About this exercise: Restate verbatim the span of lines below between the line with "## 8.0.10 • [Train: stable]" and the line with "- A masked convolution layer (type A), filters", including those two lines, and only that span.

------ Data in this exercise

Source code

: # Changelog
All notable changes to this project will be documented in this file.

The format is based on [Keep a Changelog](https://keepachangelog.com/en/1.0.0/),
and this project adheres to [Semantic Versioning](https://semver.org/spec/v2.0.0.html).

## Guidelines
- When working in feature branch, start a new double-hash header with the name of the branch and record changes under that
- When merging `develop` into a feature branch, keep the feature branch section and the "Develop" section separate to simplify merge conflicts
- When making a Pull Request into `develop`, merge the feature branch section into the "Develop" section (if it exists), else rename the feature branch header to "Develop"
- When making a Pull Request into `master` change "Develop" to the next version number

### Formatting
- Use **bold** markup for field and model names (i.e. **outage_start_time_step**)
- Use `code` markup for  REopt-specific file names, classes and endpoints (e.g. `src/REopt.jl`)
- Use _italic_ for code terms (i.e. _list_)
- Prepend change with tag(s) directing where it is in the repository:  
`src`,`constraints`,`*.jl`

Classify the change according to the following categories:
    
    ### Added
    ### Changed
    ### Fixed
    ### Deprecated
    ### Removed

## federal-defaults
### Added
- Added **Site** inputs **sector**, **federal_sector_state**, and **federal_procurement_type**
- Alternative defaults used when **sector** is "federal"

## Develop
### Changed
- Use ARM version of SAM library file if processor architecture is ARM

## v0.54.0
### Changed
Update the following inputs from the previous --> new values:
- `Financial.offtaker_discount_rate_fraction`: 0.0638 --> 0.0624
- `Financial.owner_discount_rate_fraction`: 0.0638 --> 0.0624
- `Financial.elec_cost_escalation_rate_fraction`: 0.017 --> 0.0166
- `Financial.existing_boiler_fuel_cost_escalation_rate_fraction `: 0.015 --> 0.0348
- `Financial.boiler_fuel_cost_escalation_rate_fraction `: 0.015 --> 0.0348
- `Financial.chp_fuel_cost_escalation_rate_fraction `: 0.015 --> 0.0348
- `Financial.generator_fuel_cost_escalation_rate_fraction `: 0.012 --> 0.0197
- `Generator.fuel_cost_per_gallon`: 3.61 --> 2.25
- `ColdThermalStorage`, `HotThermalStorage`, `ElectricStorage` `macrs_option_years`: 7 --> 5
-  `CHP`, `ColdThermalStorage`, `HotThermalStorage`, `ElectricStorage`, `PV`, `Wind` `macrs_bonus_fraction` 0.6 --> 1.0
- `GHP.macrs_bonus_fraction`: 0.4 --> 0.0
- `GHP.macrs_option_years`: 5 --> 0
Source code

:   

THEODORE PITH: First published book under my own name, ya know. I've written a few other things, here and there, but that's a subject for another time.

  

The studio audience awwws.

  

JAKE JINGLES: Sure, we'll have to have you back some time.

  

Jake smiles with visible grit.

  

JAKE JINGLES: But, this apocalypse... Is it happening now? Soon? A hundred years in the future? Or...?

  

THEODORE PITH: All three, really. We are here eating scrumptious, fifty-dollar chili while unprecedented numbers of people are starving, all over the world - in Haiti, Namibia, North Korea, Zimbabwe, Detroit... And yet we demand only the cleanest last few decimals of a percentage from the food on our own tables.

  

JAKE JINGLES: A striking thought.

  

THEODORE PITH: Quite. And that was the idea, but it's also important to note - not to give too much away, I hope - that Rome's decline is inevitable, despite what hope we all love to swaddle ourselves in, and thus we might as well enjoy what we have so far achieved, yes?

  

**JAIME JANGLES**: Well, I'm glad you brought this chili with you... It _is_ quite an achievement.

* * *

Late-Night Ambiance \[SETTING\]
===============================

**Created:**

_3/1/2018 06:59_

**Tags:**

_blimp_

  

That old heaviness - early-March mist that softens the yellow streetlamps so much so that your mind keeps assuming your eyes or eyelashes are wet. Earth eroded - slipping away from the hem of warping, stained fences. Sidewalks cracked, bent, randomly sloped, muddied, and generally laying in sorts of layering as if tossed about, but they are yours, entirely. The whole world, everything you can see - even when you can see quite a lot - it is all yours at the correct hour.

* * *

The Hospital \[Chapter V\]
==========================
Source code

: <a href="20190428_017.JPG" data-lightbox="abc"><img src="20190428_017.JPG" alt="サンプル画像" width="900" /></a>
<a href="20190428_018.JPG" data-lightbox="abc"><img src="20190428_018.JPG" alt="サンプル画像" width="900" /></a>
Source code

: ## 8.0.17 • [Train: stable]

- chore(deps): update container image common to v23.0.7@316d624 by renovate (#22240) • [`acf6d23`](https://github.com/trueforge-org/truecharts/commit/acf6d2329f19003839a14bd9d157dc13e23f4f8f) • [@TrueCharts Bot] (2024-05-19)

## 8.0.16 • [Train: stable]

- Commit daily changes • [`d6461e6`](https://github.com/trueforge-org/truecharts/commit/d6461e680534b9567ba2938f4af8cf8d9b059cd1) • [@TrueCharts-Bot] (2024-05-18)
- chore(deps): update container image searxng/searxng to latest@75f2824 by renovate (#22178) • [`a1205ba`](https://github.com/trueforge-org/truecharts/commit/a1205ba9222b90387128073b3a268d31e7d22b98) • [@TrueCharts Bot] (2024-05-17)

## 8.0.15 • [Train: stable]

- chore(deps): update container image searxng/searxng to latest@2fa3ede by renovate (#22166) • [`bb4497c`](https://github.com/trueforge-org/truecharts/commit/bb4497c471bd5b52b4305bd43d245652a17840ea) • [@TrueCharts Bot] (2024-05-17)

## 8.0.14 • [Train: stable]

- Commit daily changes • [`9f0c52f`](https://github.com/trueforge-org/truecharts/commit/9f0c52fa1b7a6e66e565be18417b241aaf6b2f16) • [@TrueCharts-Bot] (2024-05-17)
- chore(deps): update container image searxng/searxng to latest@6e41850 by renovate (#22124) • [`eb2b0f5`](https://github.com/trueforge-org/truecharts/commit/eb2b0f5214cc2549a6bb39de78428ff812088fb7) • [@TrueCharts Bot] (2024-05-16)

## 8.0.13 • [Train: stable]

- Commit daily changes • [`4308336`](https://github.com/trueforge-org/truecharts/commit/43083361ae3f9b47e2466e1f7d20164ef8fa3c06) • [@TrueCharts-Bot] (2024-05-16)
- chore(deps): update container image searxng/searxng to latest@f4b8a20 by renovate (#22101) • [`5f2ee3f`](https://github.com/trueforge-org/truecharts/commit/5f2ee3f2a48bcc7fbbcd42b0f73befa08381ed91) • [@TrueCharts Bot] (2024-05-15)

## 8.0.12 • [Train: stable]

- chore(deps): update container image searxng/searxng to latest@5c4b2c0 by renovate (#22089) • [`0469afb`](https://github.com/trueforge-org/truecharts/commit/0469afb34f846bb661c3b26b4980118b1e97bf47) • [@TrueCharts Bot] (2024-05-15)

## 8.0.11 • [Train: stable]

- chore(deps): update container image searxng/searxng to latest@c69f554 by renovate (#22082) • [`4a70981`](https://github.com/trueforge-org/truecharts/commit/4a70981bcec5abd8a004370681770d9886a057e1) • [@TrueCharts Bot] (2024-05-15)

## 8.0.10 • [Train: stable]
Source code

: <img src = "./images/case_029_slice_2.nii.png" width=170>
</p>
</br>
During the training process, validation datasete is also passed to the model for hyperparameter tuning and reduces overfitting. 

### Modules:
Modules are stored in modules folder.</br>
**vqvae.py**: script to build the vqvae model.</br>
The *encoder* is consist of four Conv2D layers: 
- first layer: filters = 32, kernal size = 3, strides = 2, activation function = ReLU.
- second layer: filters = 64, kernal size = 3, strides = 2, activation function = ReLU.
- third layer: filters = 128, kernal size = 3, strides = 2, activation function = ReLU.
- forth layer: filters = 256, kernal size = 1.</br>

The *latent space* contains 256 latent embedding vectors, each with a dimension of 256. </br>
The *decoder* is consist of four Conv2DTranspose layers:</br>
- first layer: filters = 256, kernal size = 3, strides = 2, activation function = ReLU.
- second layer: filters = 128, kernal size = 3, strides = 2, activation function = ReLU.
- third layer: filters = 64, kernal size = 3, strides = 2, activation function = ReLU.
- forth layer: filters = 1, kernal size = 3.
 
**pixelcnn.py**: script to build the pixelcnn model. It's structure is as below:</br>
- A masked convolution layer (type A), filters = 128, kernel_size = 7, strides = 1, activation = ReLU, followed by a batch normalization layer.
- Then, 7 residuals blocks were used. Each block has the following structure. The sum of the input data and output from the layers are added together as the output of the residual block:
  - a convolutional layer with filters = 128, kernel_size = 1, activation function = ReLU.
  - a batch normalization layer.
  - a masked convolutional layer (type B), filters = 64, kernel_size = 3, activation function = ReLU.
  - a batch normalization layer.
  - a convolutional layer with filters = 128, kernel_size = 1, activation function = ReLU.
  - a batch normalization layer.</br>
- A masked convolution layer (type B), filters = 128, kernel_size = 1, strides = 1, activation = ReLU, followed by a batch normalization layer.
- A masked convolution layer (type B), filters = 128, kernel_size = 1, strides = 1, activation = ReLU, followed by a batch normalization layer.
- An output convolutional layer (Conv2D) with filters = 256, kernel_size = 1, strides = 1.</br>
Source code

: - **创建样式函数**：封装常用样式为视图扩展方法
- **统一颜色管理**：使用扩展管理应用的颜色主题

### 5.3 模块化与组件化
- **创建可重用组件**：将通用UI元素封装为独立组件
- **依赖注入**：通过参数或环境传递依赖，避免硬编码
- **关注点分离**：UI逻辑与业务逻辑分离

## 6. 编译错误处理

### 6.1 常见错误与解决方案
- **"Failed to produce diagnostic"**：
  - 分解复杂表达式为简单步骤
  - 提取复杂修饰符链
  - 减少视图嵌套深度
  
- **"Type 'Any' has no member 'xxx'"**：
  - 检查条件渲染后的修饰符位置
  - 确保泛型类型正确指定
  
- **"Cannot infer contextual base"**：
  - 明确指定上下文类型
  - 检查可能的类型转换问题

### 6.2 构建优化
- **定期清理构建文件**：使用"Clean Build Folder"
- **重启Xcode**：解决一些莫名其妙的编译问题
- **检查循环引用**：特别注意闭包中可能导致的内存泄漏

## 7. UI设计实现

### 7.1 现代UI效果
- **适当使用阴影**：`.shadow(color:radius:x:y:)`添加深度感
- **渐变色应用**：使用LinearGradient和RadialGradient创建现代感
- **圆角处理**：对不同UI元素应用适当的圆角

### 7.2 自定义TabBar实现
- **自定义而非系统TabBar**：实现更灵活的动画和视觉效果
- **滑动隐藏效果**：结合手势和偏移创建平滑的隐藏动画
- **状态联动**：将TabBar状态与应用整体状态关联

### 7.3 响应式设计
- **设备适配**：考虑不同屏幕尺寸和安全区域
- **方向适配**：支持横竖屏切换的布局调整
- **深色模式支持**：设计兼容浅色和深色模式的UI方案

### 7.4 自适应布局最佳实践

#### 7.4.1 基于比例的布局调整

------------

Task output:
## 8.0.10 • [Train: stable]
Source code

: <img src = "./images/case_029_slice_2.nii.png" width=170>
</p>
</br>
During the training process, validation datasete is also passed to the model for hyperparameter tuning and reduces overfitting. 

### Modules:
Modules are stored in modules folder.</br>
**vqvae.py**: script to build the vqvae model.</br>
The *encoder* is consist of four Conv2D layers: 
- first layer: filters = 32, kernal size = 3, strides = 2, activation function = ReLU.
- second layer: filters = 64, kernal size = 3, strides = 2, activation function = ReLU.
- third layer: filters = 128, kernal size = 3, strides = 2, activation function = ReLU.
- forth layer: filters = 256, kernal size = 1.</br>

The *latent space* contains 256 latent embedding vectors, each with a dimension of 256. </br>
The *decoder* is consist of four Conv2DTranspose layers:</br>
- first layer: filters = 256, kernal size = 3, strides = 2, activation function = ReLU.
- second layer: filters = 128, kernal size = 3, strides = 2, activation function = ReLU.
- third layer: filters = 64, kernal size = 3, strides = 2, activation function = ReLU.
- forth layer: filters = 1, kernal size = 3.
 
**pixelcnn.py**: script to build the pixelcnn model. It's structure is as below:</br>
- A masked convolution layer (type A), filters = 128, kernel_size = 7, strides = 1, activation = ReLU, followed by a batch normalization layer.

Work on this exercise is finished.